What Steitz discovered was that these little snRNP particles recognize those boundaries, cut out the junk and put the good parts back together.

Part of the reason the discovery was so important, she said, was that it explained how humans are able to have only about five times more genes than bacteria do.

"The reason we can get away with so few genes is that when you have these bits of nonsense, you can splice them out in different ways," she said. "Sometimes you can get rid of things and add things because of this splicing process so that each gene has slightly different protein products that can do slightly different things. So it multiplies up the information content in each of our genes."

The discovery came about by an unusual marriage of science and medicine. In autoimmune diseases like lupus, people make antibodies against their own cellular components and against these snRNPs. Steitz took antibodies from these patients to discover what was in snRNPs and about how they work. Now, they are being used in reverse for diagnosis and prognosis of those diseases, although no treatment has yet been found.
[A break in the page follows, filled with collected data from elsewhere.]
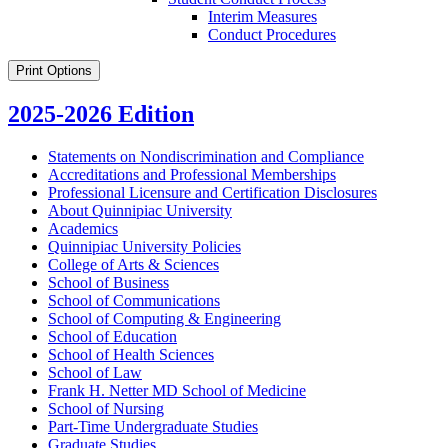
Interim Measures
Conduct Procedures
Print Options
2025-2026 Edition
Statements on Nondiscrimination and Compliance
Accreditations and Professional Memberships
Professional Licensure and Certification Disclosures
About Quinnipiac University
Academics
Quinnipiac University Policies
College of Arts &​ Sciences
School of Business
School of Communications
School of Computing &​ Engineering
School of Education
School of Health Sciences
School of Law
Frank H. Netter MD School of Medicine
School of Nursing
Part-​Time Undergraduate Studies
Graduate Studies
That falls into another realm of scientific exploration, cellular immunology, "which I firmly believe is where treatments for these problems are going to come from in future," she said.
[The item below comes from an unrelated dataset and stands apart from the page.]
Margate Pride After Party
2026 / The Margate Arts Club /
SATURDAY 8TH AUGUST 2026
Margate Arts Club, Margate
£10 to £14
The discovery ties into cancer research as well because defects in the splicing process give rise to cells making proteins that aren't quite right, which can lead to the uncontrolled growth of cells that is central to cancer.

"So it's basic to all sorts of diseases," she said. "In about 15 to 20 per cent of human disease genes, the mutations affect the splicing of a particular message that makes an important protein for one process or another. What's gone wrong is that the splicing doesn't work because of a mutation in the boundaries between the junk and the sense stuff so snRNPs don't recognize it properly."

Steitz runs a lab of more than 20 people, including 16 graduate and undergraduate students and, in the summer, even high school students. She makes sure all of them are in charge of their own projects, "even if it's very simple, to get them hooked on how much fun it is. It's very valuable for the future and for getting women into science."

She's also involved internationally in projects aimed at removing the barriers and hidden biases that keep women out of the scientific field.

She's married to another Howard Hughes Medical Institute investigator, Thomas Steitz, a professor of biophysics and biochemistry at Yale, whom she met while both were students at Harvard. They have one son who majored in science at Yale, played baseball for the Milwaukee Brewers for three years and now has veered off to Yale Law School.

She calls the Gairdner, which comes with a $30,000 prize, "a very prestigious award. I'm very, very honoured." She will speak about her work at a public luncheon Wednesday at Stop 33 at the Sutton Place Hotel at noon. Tickets can be purchased at the door for $45.